I never really fancied being a politician, but I was always attracted to the notion of being an ex-politician. It is a great time – everyone speaks well of you and emphasises what you did well while overlooking what perhaps was not quite so good. Sir John Major is loving it, as an obvious example.
It is important not to be too kind, however, otherwise we risk missing lessons which should be learned. This is so in the case of Mike Nesbitt.
Mr Nesbitt is now earning plaudits for his journey on same-sex marriage and cooperation with Nationalists, and I have long commended politicians willing to change their mind. I would be generous enough to suggest, on balance, that supporting progressive social policy and cooperating with Nationalists is Mr Nesbitt’s true position.
The issue is I do not believe it was ever otherwise. This means that Mr Nesbitt failed to back same-sex marriage and endorsed sectarian Unionist pacts even when he was himself wary of them. In other words, he was willing to put electoral advantage ahead of his own core beliefs. Although all politics is compromise, I am afraid I am inclined to be less generous about that.
Mr Nesbitt also lacked an understanding of the vulnerability of Northern Ireland’s political process. Quickly, and again primarily for electoral gain, he moved into Opposition (without telling anyone else) last May. It is unlikely the Stormont Executive would have fallen had all the parties remained in it, however. That move had costly ramifications – for people in the voluntary sector now unsure about their jobs, for people on waiting lists, for parents awaiting new school builds, and so on. That the DUP and Sinn Fein will fall out is an inevitable reality – the role of other parties, if they really care about country before party, is to ensure such fall-outs are not terminal.

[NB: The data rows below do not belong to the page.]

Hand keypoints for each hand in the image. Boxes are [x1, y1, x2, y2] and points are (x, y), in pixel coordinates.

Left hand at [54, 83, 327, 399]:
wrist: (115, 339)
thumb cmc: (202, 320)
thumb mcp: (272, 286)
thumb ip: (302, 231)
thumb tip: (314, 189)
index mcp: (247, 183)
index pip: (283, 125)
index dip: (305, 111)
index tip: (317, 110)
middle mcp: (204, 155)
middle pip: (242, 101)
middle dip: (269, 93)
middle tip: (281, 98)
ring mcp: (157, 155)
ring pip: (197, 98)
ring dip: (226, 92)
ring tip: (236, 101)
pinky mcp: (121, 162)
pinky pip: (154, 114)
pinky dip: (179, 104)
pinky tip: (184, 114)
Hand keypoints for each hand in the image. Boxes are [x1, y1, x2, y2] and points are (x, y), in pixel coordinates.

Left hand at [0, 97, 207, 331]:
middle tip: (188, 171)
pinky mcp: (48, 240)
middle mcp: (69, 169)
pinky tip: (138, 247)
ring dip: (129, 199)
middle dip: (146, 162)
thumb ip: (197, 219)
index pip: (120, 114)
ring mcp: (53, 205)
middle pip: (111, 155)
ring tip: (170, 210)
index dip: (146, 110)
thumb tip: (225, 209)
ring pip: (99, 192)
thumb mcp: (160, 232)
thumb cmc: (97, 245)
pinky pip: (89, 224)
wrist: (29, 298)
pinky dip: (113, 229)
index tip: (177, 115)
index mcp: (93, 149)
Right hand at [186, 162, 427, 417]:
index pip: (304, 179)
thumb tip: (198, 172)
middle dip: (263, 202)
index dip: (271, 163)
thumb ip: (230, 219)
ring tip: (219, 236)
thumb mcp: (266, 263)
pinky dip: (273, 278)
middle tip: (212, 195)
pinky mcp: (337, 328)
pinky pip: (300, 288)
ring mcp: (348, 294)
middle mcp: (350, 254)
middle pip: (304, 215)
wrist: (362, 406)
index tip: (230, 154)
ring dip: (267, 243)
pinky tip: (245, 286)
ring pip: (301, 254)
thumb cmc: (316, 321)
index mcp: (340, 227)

Even during the last election, Mr Nesbitt vastly overstretched by suggesting Arlene Foster should resign (rather than just stand aside). Then, during the campaign, there was simply had no need to specify his second preference would go to the SDLP (potentially costing his party five seats in the border area in one fell swoop while saving only one), nor arguably had he any need to resign immediately while the count was still ongoing.
He led the Ulster Unionists into sectarian pacts and then into cross-community linkages; he led them to conservative social policy while trying to be liberal; and he left the stage with his party reduced to just 10 Stormont seats and in utter disarray having never solved the basic conundrum of why the party actually exists at all. We now look over the abyss into a potential second election which his party will enter effectively leaderless and which will only cause harm to the “country” as well as the “party”.
There is no harm in wishing Mr Nesbitt well in whatever he chooses to do next. But let us be under no illusions about the outcome of his stint at the helm of the Ulster Unionists.